▶ **WORK TO BE COMPLETED**: Copy the records below exactly as they are written.
::: MATERIAL FOR THE TASK :::
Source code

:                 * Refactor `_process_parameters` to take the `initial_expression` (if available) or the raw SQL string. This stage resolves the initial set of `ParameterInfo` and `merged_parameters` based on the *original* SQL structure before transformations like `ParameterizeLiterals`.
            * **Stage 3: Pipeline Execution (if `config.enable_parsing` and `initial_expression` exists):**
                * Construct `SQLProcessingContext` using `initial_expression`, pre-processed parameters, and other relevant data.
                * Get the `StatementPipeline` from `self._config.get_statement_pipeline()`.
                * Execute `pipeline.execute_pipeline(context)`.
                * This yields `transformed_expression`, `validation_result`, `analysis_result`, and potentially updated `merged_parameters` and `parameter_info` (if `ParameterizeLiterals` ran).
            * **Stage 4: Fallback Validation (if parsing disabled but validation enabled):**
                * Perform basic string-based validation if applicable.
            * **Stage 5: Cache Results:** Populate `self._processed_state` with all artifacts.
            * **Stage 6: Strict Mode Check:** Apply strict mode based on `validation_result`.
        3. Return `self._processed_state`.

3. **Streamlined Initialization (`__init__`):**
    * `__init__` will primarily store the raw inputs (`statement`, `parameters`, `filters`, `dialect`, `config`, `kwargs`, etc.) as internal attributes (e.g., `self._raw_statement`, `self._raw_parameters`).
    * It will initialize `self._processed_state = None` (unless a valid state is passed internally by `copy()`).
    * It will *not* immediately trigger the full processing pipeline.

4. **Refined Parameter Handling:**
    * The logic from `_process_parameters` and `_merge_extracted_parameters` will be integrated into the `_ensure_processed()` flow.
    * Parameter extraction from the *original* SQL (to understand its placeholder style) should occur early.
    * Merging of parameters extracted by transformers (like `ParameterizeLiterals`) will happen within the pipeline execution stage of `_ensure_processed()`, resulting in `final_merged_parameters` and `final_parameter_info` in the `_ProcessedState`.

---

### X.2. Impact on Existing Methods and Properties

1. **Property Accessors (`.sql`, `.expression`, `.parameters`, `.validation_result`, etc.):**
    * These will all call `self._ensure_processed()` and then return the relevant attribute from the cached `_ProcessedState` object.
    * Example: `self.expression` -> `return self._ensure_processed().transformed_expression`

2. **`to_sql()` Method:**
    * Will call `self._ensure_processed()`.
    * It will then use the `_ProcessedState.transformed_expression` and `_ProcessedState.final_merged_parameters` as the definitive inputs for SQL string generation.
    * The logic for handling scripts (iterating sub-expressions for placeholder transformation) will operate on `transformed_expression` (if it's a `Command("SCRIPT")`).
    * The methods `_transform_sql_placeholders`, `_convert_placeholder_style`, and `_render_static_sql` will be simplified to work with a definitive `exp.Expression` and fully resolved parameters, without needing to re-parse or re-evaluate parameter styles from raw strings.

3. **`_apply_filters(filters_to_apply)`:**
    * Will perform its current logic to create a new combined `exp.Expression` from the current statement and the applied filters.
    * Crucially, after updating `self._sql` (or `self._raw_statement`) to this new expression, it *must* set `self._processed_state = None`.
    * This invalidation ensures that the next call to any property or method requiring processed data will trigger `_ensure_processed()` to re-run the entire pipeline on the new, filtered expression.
:::
▶ **SOLUTION TO THIS PROBLEM**:
Source code

:                 * Refactor `_process_parameters` to take the `initial_expression` (if available) or the raw SQL string. This stage resolves the initial set of `ParameterInfo` and `merged_parameters` based on the *original* SQL structure before transformations like `ParameterizeLiterals`.
            * **Stage 3: Pipeline Execution (if `config.enable_parsing` and `initial_expression` exists):**
                * Construct `SQLProcessingContext` using `initial_expression`, pre-processed parameters, and other relevant data.
                * Get the `StatementPipeline` from `self._config.get_statement_pipeline()`.
                * Execute `pipeline.execute_pipeline(context)`.
                * This yields `transformed_expression`, `validation_result`, `analysis_result`, and potentially updated `merged_parameters` and `parameter_info` (if `ParameterizeLiterals` ran).
            * **Stage 4: Fallback Validation (if parsing disabled but validation enabled):**
                * Perform basic string-based validation if applicable.
            * **Stage 5: Cache Results:** Populate `self._processed_state` with all artifacts.
            * **Stage 6: Strict Mode Check:** Apply strict mode based on `validation_result`.
        3. Return `self._processed_state`.

3. **Streamlined Initialization (`__init__`):**
    * `__init__` will primarily store the raw inputs (`statement`, `parameters`, `filters`, `dialect`, `config`, `kwargs`, etc.) as internal attributes (e.g., `self._raw_statement`, `self._raw_parameters`).
    * It will initialize `self._processed_state = None` (unless a valid state is passed internally by `copy()`).
    * It will *not* immediately trigger the full processing pipeline.

4. **Refined Parameter Handling:**
    * The logic from `_process_parameters` and `_merge_extracted_parameters` will be integrated into the `_ensure_processed()` flow.
    * Parameter extraction from the *original* SQL (to understand its placeholder style) should occur early.
    * Merging of parameters extracted by transformers (like `ParameterizeLiterals`) will happen within the pipeline execution stage of `_ensure_processed()`, resulting in `final_merged_parameters` and `final_parameter_info` in the `_ProcessedState`.

---

### X.2. Impact on Existing Methods and Properties

1. **Property Accessors (`.sql`, `.expression`, `.parameters`, `.validation_result`, etc.):**
    * These will all call `self._ensure_processed()` and then return the relevant attribute from the cached `_ProcessedState` object.
    * Example: `self.expression` -> `return self._ensure_processed().transformed_expression`

2. **`to_sql()` Method:**
    * Will call `self._ensure_processed()`.
    * It will then use the `_ProcessedState.transformed_expression` and `_ProcessedState.final_merged_parameters` as the definitive inputs for SQL string generation.
    * The logic for handling scripts (iterating sub-expressions for placeholder transformation) will operate on `transformed_expression` (if it's a `Command("SCRIPT")`).
    * The methods `_transform_sql_placeholders`, `_convert_placeholder_style`, and `_render_static_sql` will be simplified to work with a definitive `exp.Expression` and fully resolved parameters, without needing to re-parse or re-evaluate parameter styles from raw strings.

3. **`_apply_filters(filters_to_apply)`:**
    * Will perform its current logic to create a new combined `exp.Expression` from the current statement and the applied filters.
    * Crucially, after updating `self._sql` (or `self._raw_statement`) to this new expression, it *must* set `self._processed_state = None`.
    * This invalidation ensures that the next call to any property or method requiring processed data will trigger `_ensure_processed()` to re-run the entire pipeline on the new, filtered expression.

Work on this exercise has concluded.